Residue-Free and Environmental Advantages of Ozone Purification Treatment

Due to ozone’s higher oxidation potential compared to chlorine, it has a stronger bactericidal effect and acts faster on bacteria with significantly lower consumption, and is largely unaffected by pH.

Under the action of 0.45mg/L of ozone, the poliomyelitis virus dies in 2 minutes; whereas with chlorine disinfection, a dosage of 2mg/L requires 3 hours. When 1mL of water contains 274-325 E. coli, the number of E. coli can be reduced by 86% with an ozone dosage of 1mg/L; at a dosage of 2mg/L, the water can be almost completely disinfected.

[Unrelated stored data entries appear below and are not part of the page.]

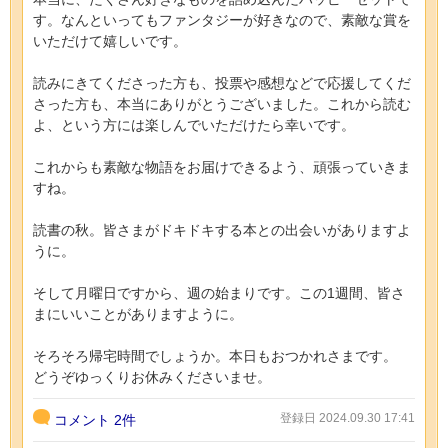
す。なんといってもファンタジーが好きなので、素敵な賞を
いただけて嬉しいです。
読みにきてくださった方も、投票や感想などで応援してくだ
さった方も、本当にありがとうございました。これから読む
よ、という方には楽しんでいただけたら幸いです。
これからも素敵な物語をお届けできるよう、頑張っていきま
すね。
読書の秋。皆さまがドキドキする本との出会いがありますよ
うに。
そして月曜日ですから、週の始まりです。この1週間、皆さ
まにいいことがありますように。
そろそろ帰宅時間でしょうか。本日もおつかれさまです。
どうぞゆっくりお休みくださいませ。
登録日 2024.09.30 17:41
コメント
2件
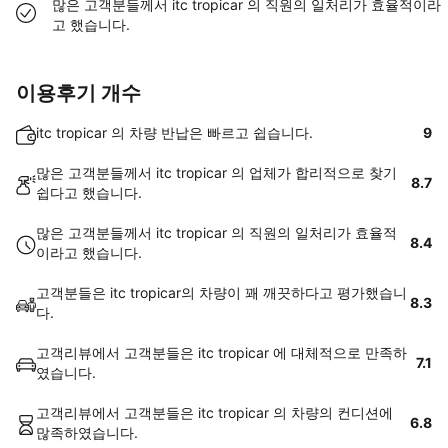
많은 고객분들께서 itc tropicar 의 직원의 일처리가 효율적이라
고 했습니다.
이용후기 개수
itc tropicar 의 차량 반납은 빠르고 쉽습니다.
9
많은 고객분들께서 itc tropicar 의 업체가 합리적으로 찾기
8.7
쉽다고 했습니다.
많은 고객분들께서 itc tropicar 의 직원의 일처리가 효율적
8.4
이라고 했습니다.
고객분들은 itc tropicar의 차량이 꽤 깨끗하다고 평가했습니
8.3
다.
고객리뷰에서 고객분들은 itc tropicar 에 대체적으로 만족하
7.1
였습니다.
고객리뷰에서 고객분들은 itc tropicar 의 차량의 컨디션에
6.8
많족하였습니다.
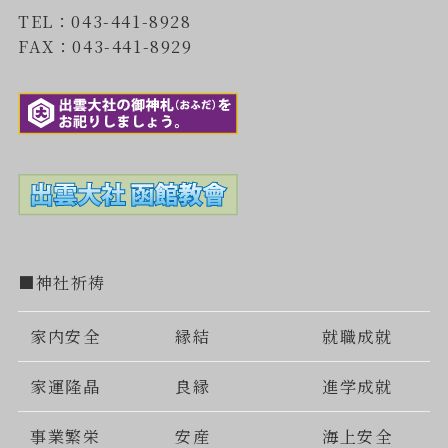
TEL：043-441-8928
FAX：043-441-8929
■神社祈祷
家内安全
縁結
就職成就
家運隆晶
良縁
進学成就
事業繁栄
安産
海上安全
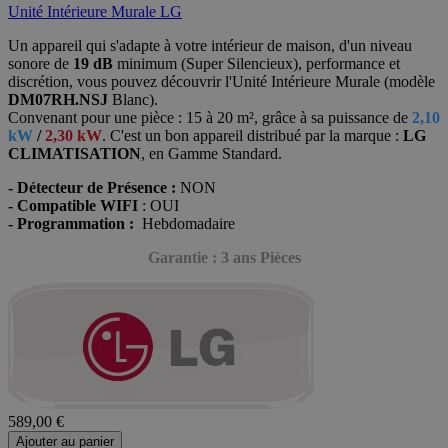
Unité Intérieure Murale LG
Un appareil qui s'adapte à votre intérieur de maison, d'un niveau
sonore de
19 dB
minimum (Super Silencieux), performance et
discrétion, vous pouvez découvrir l'Unité Intérieure Murale (modèle
DM07RH.NSJ
Blanc)
.
Convenant pour une pièce : 15 à 20 m², grâce à sa puissance de
2,10
kW
/
2,30 kW
. C'est un bon appareil distribué par la marque :
LG
CLIMATISATION
, en Gamme Standard.
- Détecteur de Présence :
NON
- Compatible WIFI
: OUI
- Programmation :
Hebdomadaire
Garantie : 3 ans Pièces
589,00 €
Ajouter au panier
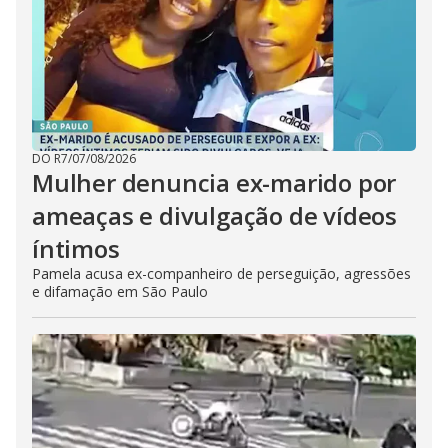
DO R7
/
07/08/2026
Mulher denuncia ex-marido por
ameaças e divulgação de vídeos
íntimos
Pamela acusa ex-companheiro de perseguição, agressões
e difamação em São Paulo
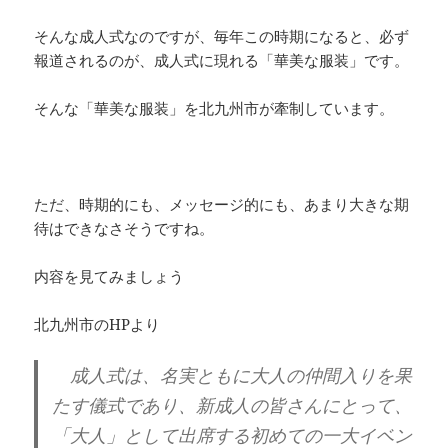
そんな成人式なのですが、毎年この時期になると、必ず
報道されるのが、成人式に現れる「華美な服装」です。
そんな「華美な服装」を北九州市が牽制しています。
ただ、時期的にも、メッセージ的にも、あまり大きな期
待はできなさそうですね。
内容を見てみましょう
北九州市のHPより
成人式は、名実ともに大人の仲間入りを果
たす儀式であり、新成人の皆さんにとって、
「大人」として出席する初めての一大イベン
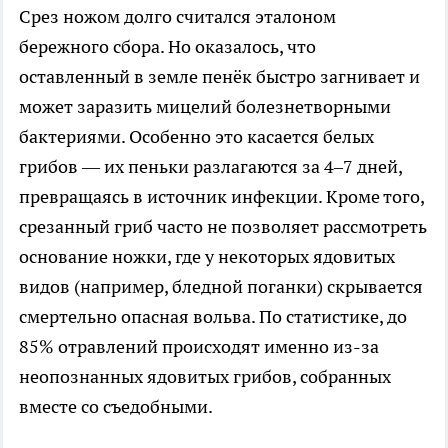
Срез ножом долго считался эталоном
бережного сбора. Но оказалось, что
оставленный в земле пенёк быстро загнивает и
может заразить мицелий болезнетворными
бактериями. Особенно это касается белых
грибов — их пеньки разлагаются за 4–7 дней,
превращаясь в источник инфекции. Кроме того,
срезанный гриб часто не позволяет рассмотреть
основание ножки, где у некоторых ядовитых
видов (например, бледной поганки) скрывается
смертельно опасная вольва. По статистике, до
85% отравлений происходят именно из-за
неопознанных ядовитых грибов, собранных
вместе со съедобными.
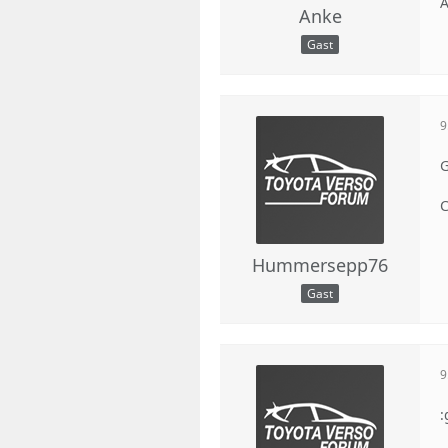
Anke
Gast
9
G
C
Hummersepp76
Gast
9
:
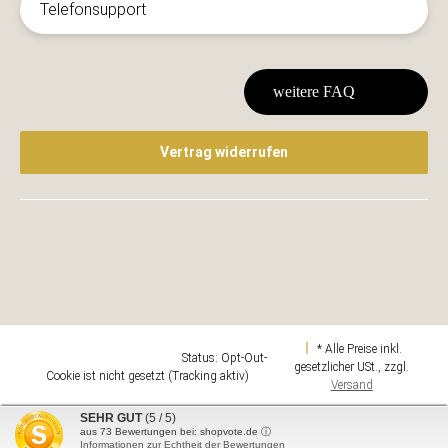
Telefonsupport
weitere FAQ
Vertrag widerrufen
* Alle Preise inkl.
Google Analytics deaktivieren
Status: Opt-Out-
gesetzlicher USt., zzgl.
Cookie ist nicht gesetzt (Tracking aktiv)
Versand
Design & Umsetzung
SEHR GUT
(5 / 5)
aus
73
Bewertungen bei: shopvote.de ⓘ
Powered by
JTL-Shop
Informationen zur Echtheit der Bewertungen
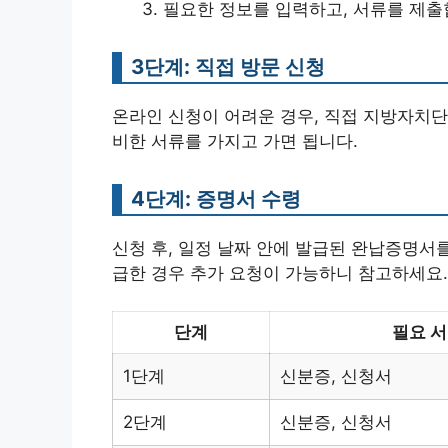
필요한 정보를 입력하고, 서류를 제출
3단계: 직접 방문 신청
온라인 신청이 어려운 경우, 직접 지방자치단
비한 서류를 가지고 가면 됩니다.
4단계: 증명서 수령
신청 후, 일정 날짜 안에 발급된 완납증명서를
급한 경우 추가 요청이 가능하니 참고하세요.
단계
필요 
1단계
신분증, 신청서
2단계
신분증, 신청서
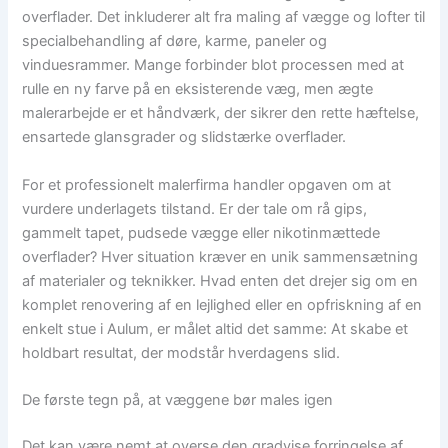
overflader. Det inkluderer alt fra maling af vægge og lofter til
specialbehandling af døre, karme, paneler og
vinduesrammer. Mange forbinder blot processen med at
rulle en ny farve på en eksisterende væg, men ægte
malerarbejde er et håndværk, der sikrer den rette hæftelse,
ensartede glansgrader og slidstærke overflader.
For et professionelt malerfirma handler opgaven om at
vurdere underlagets tilstand. Er der tale om rå gips,
gammelt tapet, pudsede vægge eller nikotinmættede
overflader? Hver situation kræver en unik sammensætning
af materialer og teknikker. Hvad enten det drejer sig om en
komplet renovering af en lejlighed eller en opfriskning af en
enkelt stue i Aulum, er målet altid det samme: At skabe et
holdbart resultat, der modstår hverdagens slid.
De første tegn på, at væggene bør males igen
Det kan være nemt at overse den gradvise forringelse af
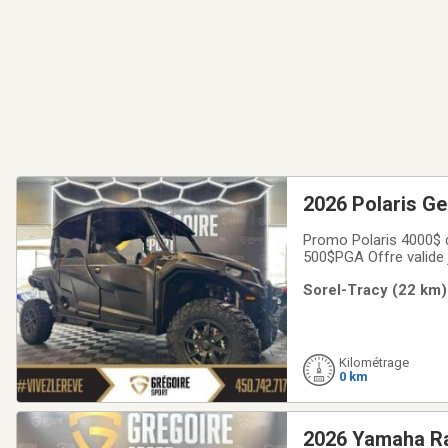
2026 Polaris Ge
Promo Polaris 4000$ d
500$PGA Offre valide
est à la hauteur de v
Sorel-Tracy (22 km)
Polaris combinent pe
Kilométrage
0 km
2026 Yamaha R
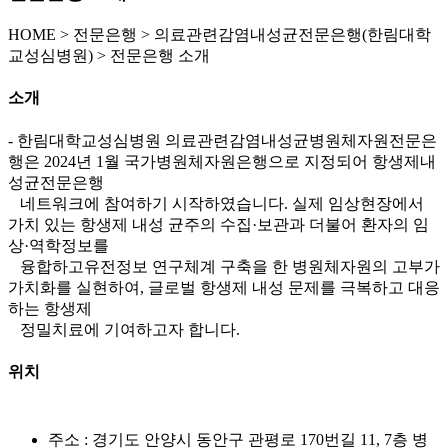
HOME
>
전문은행 >
의료관련감염내성균전문은행(한림대학
교성심병원) >
전문은행 소개
소개
- 한림대학교성심병원 의료관련감염내성균병원체자원전문은
행은 2024년 1월 국가병원체자원은행으로 지정되어 항생제내
성균전문은행
네트워크에 참여하기 시작하였습니다. 실제 임상현장에서
가치 있는 항생제 내성 균주의 수집·보관과 더불어 환자의 임
상·역학정보를
융합하고유전정보 연구체계 구축을 한 병원체자원의 고부가
가치화를 실현하여, 글로벌 항생제 내성 문제를 극복하고 대응
하는 항생제
정밀치료에 기여하고자 합니다.
위치
주소 : 경기도 안양시 동안구 관평로 170번길 11, 7층 병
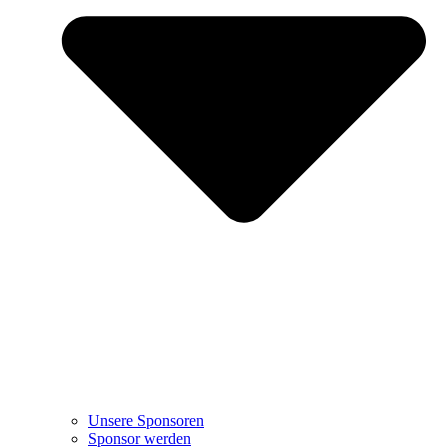
Unsere Sponsoren
Sponsor werden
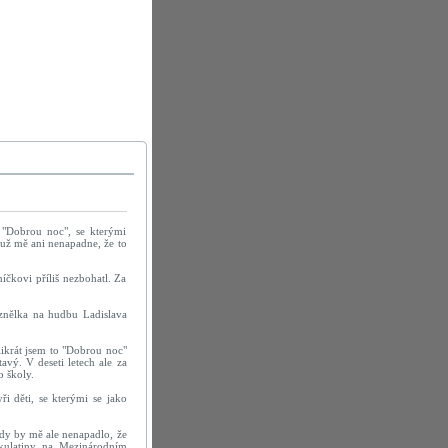
a "Dobrou noc", se kterými
, už mě ani nenapadne, že to
íčkovi příliš nezbohatl. Za
 znělka na hudbu Ladislava
likrát jsem to "Dobrou noc"
avý. V deseti letech ale za
o školy.
i děti, se kterými se jako
kdy by mě ale nenapadlo, že
l kulatiny na Mezinárodním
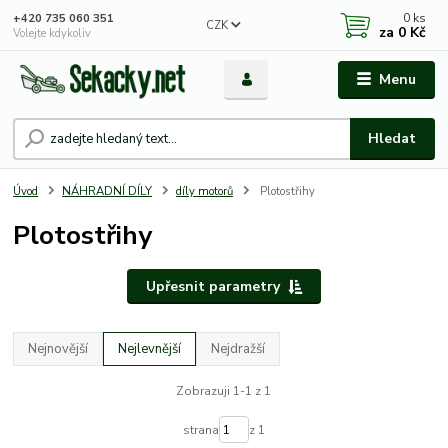
0
ks
+420 735 060 351
CZK
za
0 Kč
Volejte kdykoliv
Menu
Hledat
Úvod
NÁHRADNÍ DÍLY
díly motorů
Plotostřihy
Plotostřihy
Upřesnit parametry
Nejnovější
Nejlevnější
Nejdražší
Zobrazuji 1-1 z 1
strana
z 1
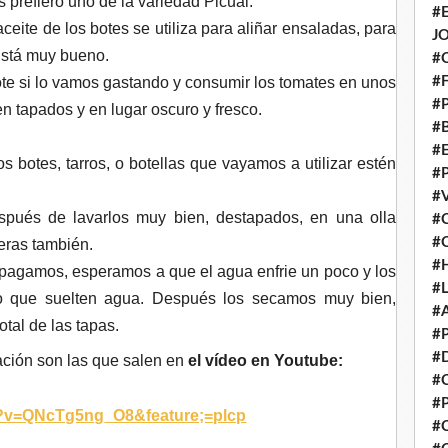
 prefiero uno de la variedad Picual.
#
 aceite de los botes se utiliza para aliñar ensaladas, para
J
Está muy bueno.
#
#
te si lo vamos gastando y consumir los tomates en unos
#
n tapados y en lugar oscuro y fresco.
#
#
s botes, tarros, o botellas que vayamos a utilizar estén
#
#
spués de lavarlos muy bien, destapados, en una olla
#
#
eras también.
#
apagamos, esperamos a que el agua enfrie un poco y los
#
 que suelten agua. Después los secamos muy bien,
#
total de las tapas.
#
#
ación son las que salen en
el vídeo en Youtube:
#
#
h?v=QNcTg5ng_O8&feature;=plcp
#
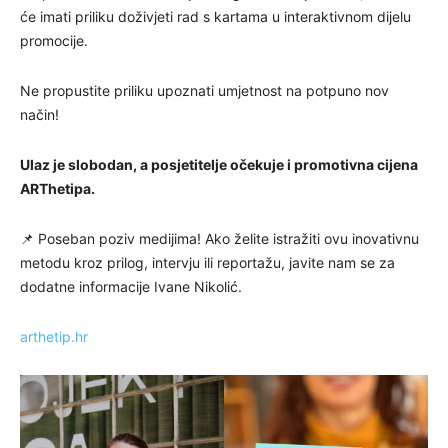
će imati priliku doživjeti rad s kartama u interaktivnom dijelu
promocije.
Ne propustite priliku upoznati umjetnost na potpuno nov
način!
Ulaz je slobodan, a posjetitelje očekuje i promotivna cijena
ARThetipa.
📌 Poseban poziv medijima! Ako želite istražiti ovu inovativnu
metodu kroz prilog, intervju ili reportažu, javite nam se za
dodatne informacije Ivane Nikolić.
arthetip.hr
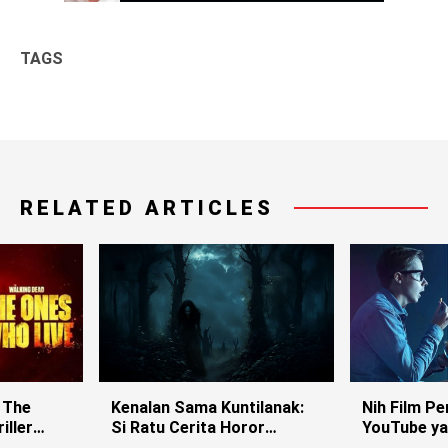
TAGS
RELATED ARTICLES
 The
Kenalan Sama Kuntilanak:
Nih Film Pe
iller
Si Ratu Cerita Horor
YouTube ya
Indonesia!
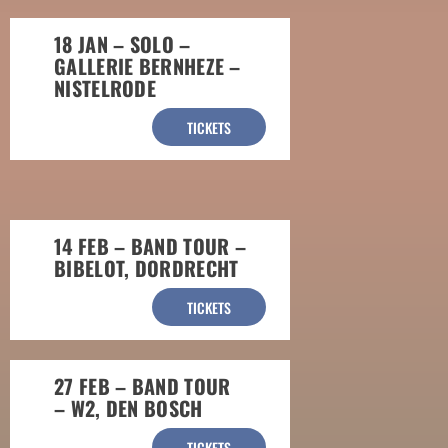
18 JAN – SOLO –
GALLERIE BERNHEZE –
NISTELRODE
TICKETS
14 FEB – BAND TOUR –
BIBELOT, DORDRECHT
TICKETS
27 FEB – BAND TOUR
– W2, DEN BOSCH
TICKETS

3. Safety advantages of ozone purification treatment

In the process of raw material preparation and generation, ozone only requires electric energy and does not require any other chemical raw materials. Therefore, it can be said that in the entire process, ozone has obvious safety advantages compared to chlorine dioxide and chlorine disinfection.

① In terms of raw material safety, the production of ozone only requires air separation and does not require other raw materials. The preparation of chlorine dioxide disinfection requires chemical raw materials such as hydrochloric acid and potassium chlorate, which has safety issues and is subject to safety controls.

② From the perspective of the production process, the preparation process of ozone is relatively safe and easy to control; while chemical reactions have many safety factors and are difficult to control.

③ From a usage perspective, the use of ozone is also relatively safe; however, once any problems occur, chlorine disinfection will cause greater damage to equipment and people.